Based on the data provided from some states and municipalities a study by the Ludwig-Maximilins-University in Munich and Trautvetter shows how much anonymity still remains after using all publicly available information to decipher company ownership chains.
Inherited wealth and home ownership
The website Who owns the city? which Trautvetter has put together offers revealing information. With more than 90% of apartments rented, Zurich is Europe’s capital of tenants, followed closely by Leipzig and Berlin. Over the last years, the by far biggest share of European investments from professional, financial market-based investors went to Germany and in particular to Berlin.
Correctiv has revealed an interesting trend. “In Munich, houses owned by communities of heirs often fall into the hands of institutional investors or funds because the heirs cannot afford the inheritance tax.
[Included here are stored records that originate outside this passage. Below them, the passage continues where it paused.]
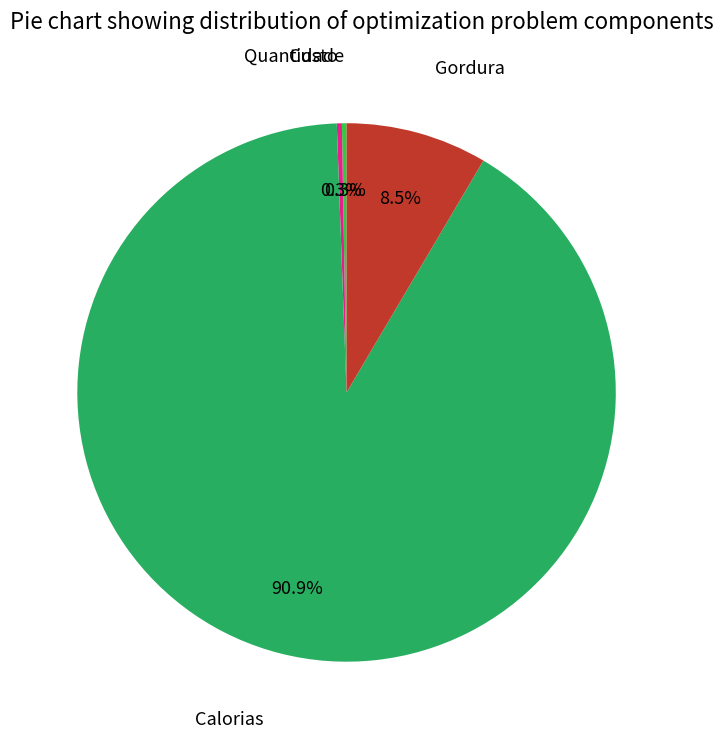

Is there any slice that represents more than half of the pie?

Yes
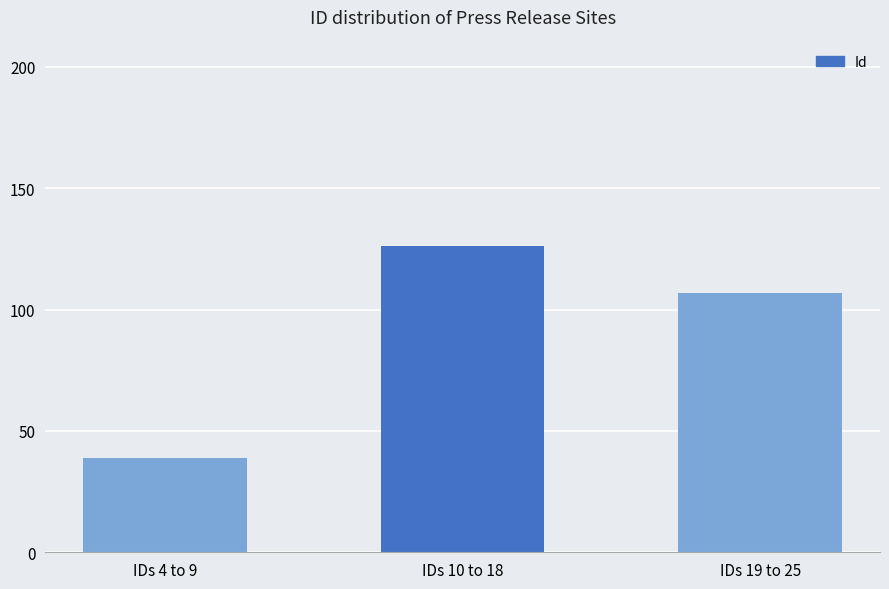

Which label corresponds to the smallest value in the chart?

IDs 4 to 9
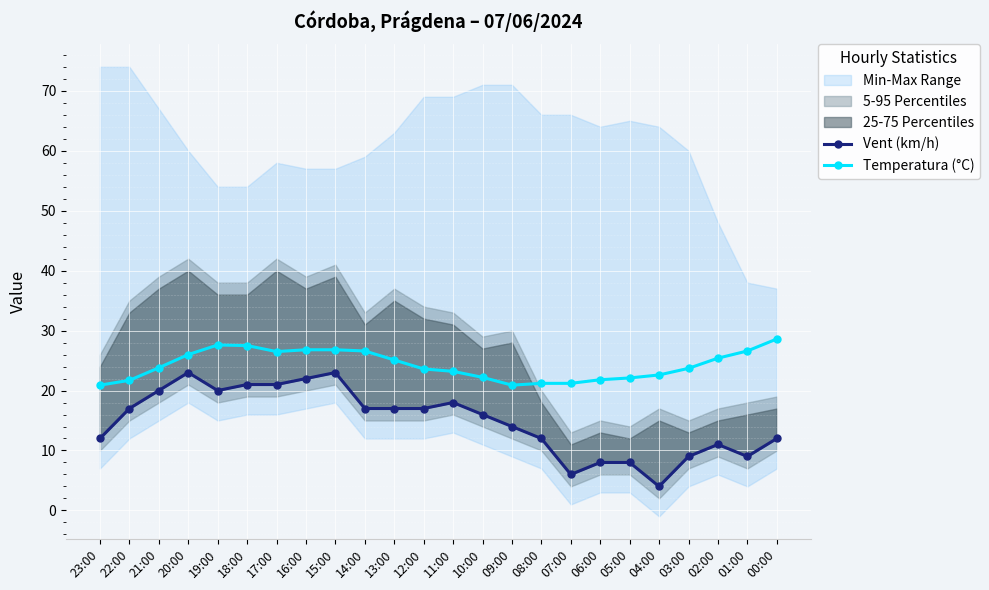

Reading left to right, transcribe all the data shown in this chart.

Vent (km/h): 12.0	17.0	20.0	23.0	20.0	21.0	21.0	22.0	23.0	17.0	17.0	17.0	18.0	16.0	14.0	12.0	6.0	8.0	8.0	4.0	9.0	11.0	9.0	12.0
Temperatura (°C): 20.9	21.7	23.8	26.0	27.6	27.5	26.5	26.8	26.8	26.6	25.1	23.6	23.2	22.2	20.9	21.2	21.2	21.8	22.1	22.6	23.7	25.4	26.6	28.6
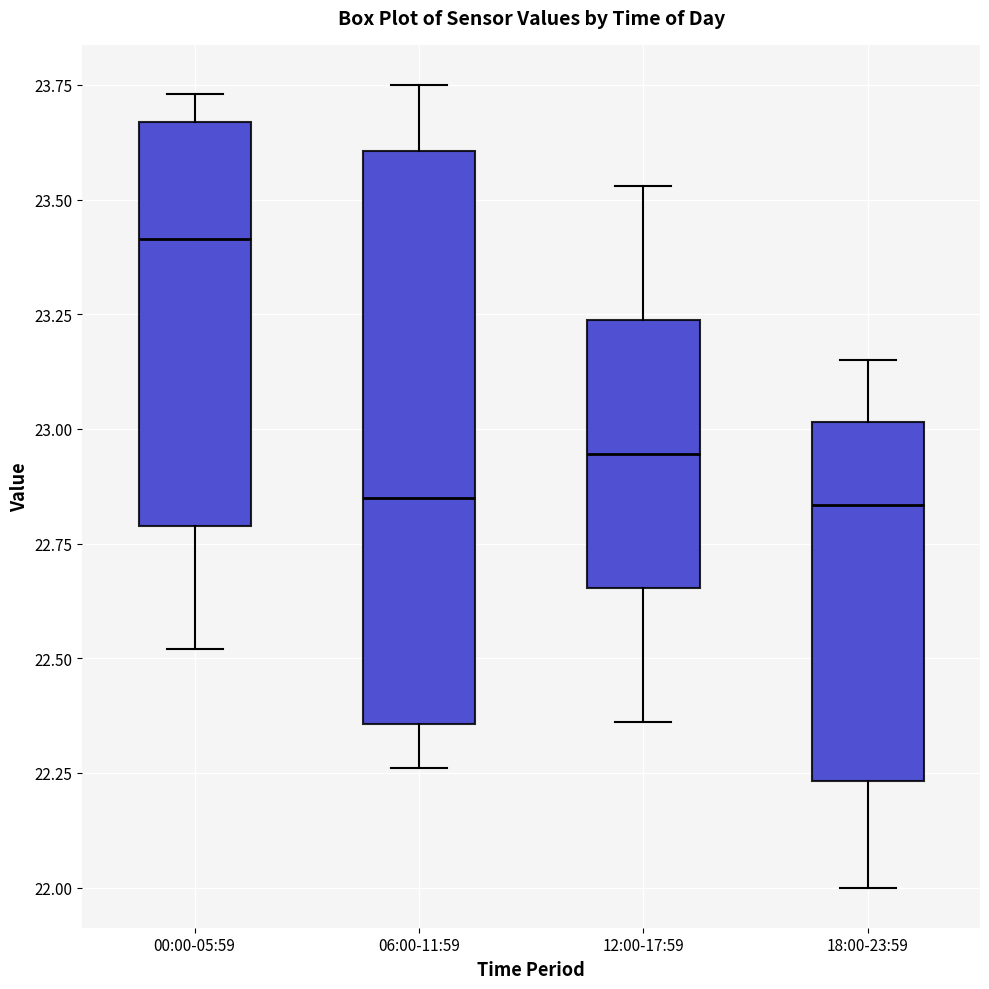

Reading left to right, read every box against the y-axis: the position of its median line, the range the box covers, and the ends of its whiskers. The values are not printed on the chart, so give them approximately, as read against the axis.

00:00-05:59: median 23.40, box 22.80 to 23.65, whiskers 22.50 to 23.75
06:00-11:59: median 22.85, box 22.35 to 23.60, whiskers 22.25 to 23.75
12:00-17:59: median 22.95, box 22.65 to 23.25, whiskers 22.35 to 23.55
18:00-23:59: median 22.85, box 22.25 to 23.00, whiskers 22.00 to 23.15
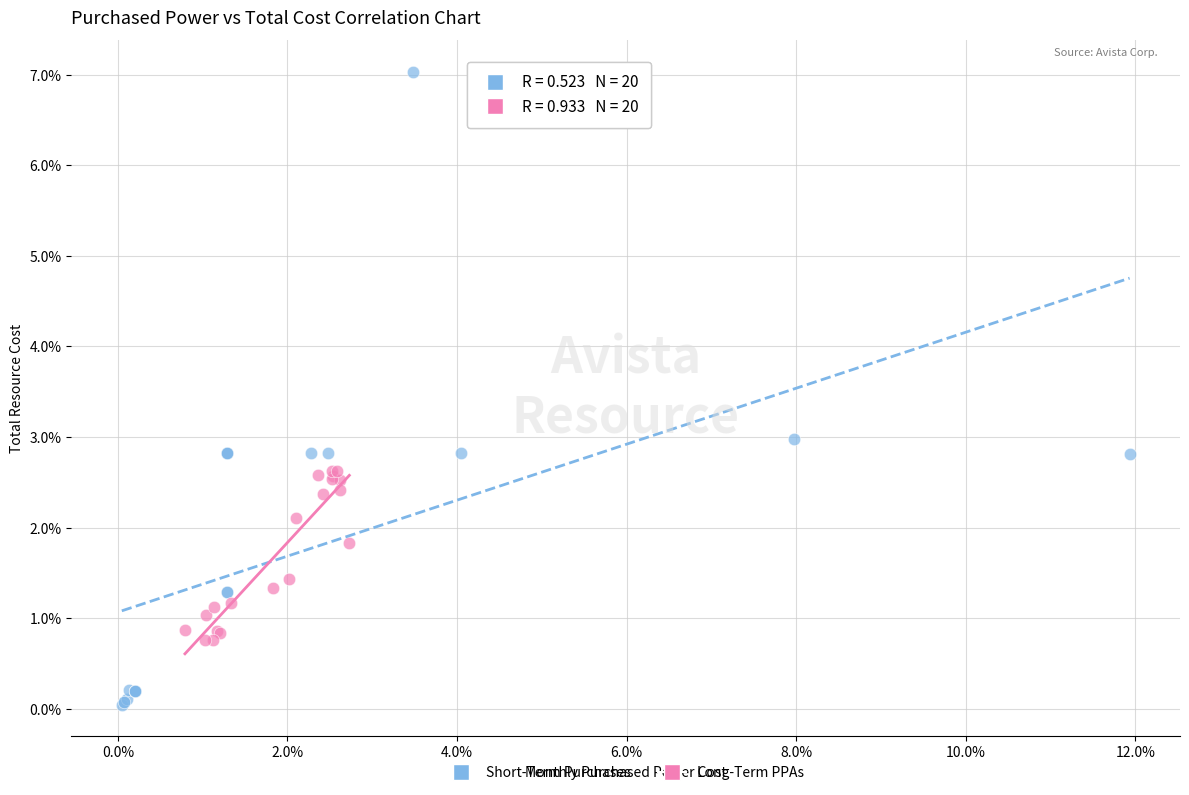

Which series has the widest spread of Y values?

Short-Term Purchases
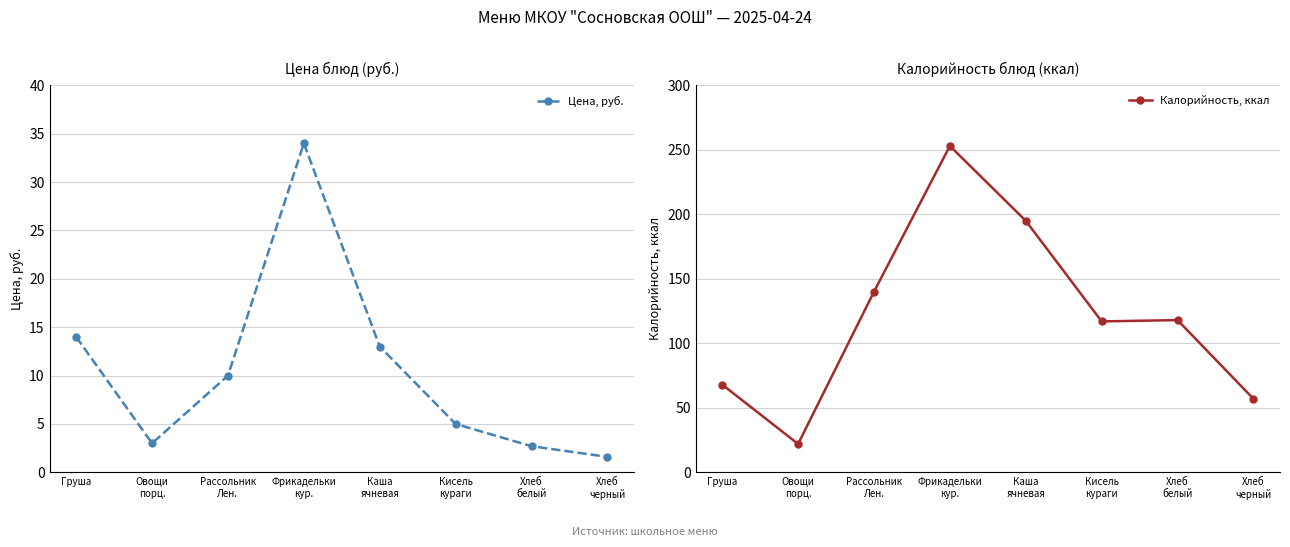

How many lines are shown in the chart?

2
The ownership structure is gradually changing.”
We are calling on the different German states to either change the law or provide the data.
Often Trautvetter was told that the German business model didn’t grow through transparency as in other countries and therefore there is no culture for such a thing. But he continues that, “by not exposing any kind of information on private investors, we blurred the chance to see how undistributed wealth is in this country. The lack of transparency protects power structures that need to be understood.”
“In our study we saw that the main driving factor for housing ownership is mainly investment coming from rich families. Wealth is transmitted and accumulated through generations and, as a matter of course, determines the structure of housing ownership in cities. Without inherited wealth, prospective first-time buyers will face difficulties to access affordable housing. These circumstances differ greatly from city to city depending on how unjust ownership is.
Leipzig, a city in the former Communist East Germany is a good example. Wealth accumulation was non-existent and, as the city opened to the free market, investors grabbed most of the properties before locals could afford to buy a property of their own.
Last week an op-ed article in the Financial Times illustrated “How London’s property market became an inheritocracy,” where residents are forced to abandon plans of home ownership. Even for a 28-year-old vice-principal at an east London school, who grew up in London and went to LSE, home ownership is more like a “dream”. A reality that Trautvetter says has begun to affect German graduates, and not only blue-collar employees. This Londoner and his partner “are now thinking of moving to Germany in pursuit of a better foundation from which to build a life together.” This might not be a good solution.
Over the years Trautvetter’s dedicated work with Who owns the city? has compelled trust among city governments. It demonstrates why it is important to be well-informed on ownership structure in cities to make the right decisions when it comes to policy.
“We are calling on the different German states to either change the law or provide the data,” says Trautvetter. He cites a big progress with the decision by the Ministry of Finance to collect all the 350 registers available in Germany and to be sent to one central place, where 100 people or so will be hired to connect the data and analyze it. This has been particularly accelerated in order to enforce the application of Russian sanctions law on German properties.
Besides, proper data on ownership structures in cities could dismantle some myths, says Trautvetter, like “if you work hard, you can afford to buy a home,” or “we can’t regulate the rental market because the pension of your neighbor (related to the performance of investment funds) depends on those rents.” If politicians know the market better, citizens can obtain information more easily, and journalists can research with fewer obstacles, better are the chances to correct injustices.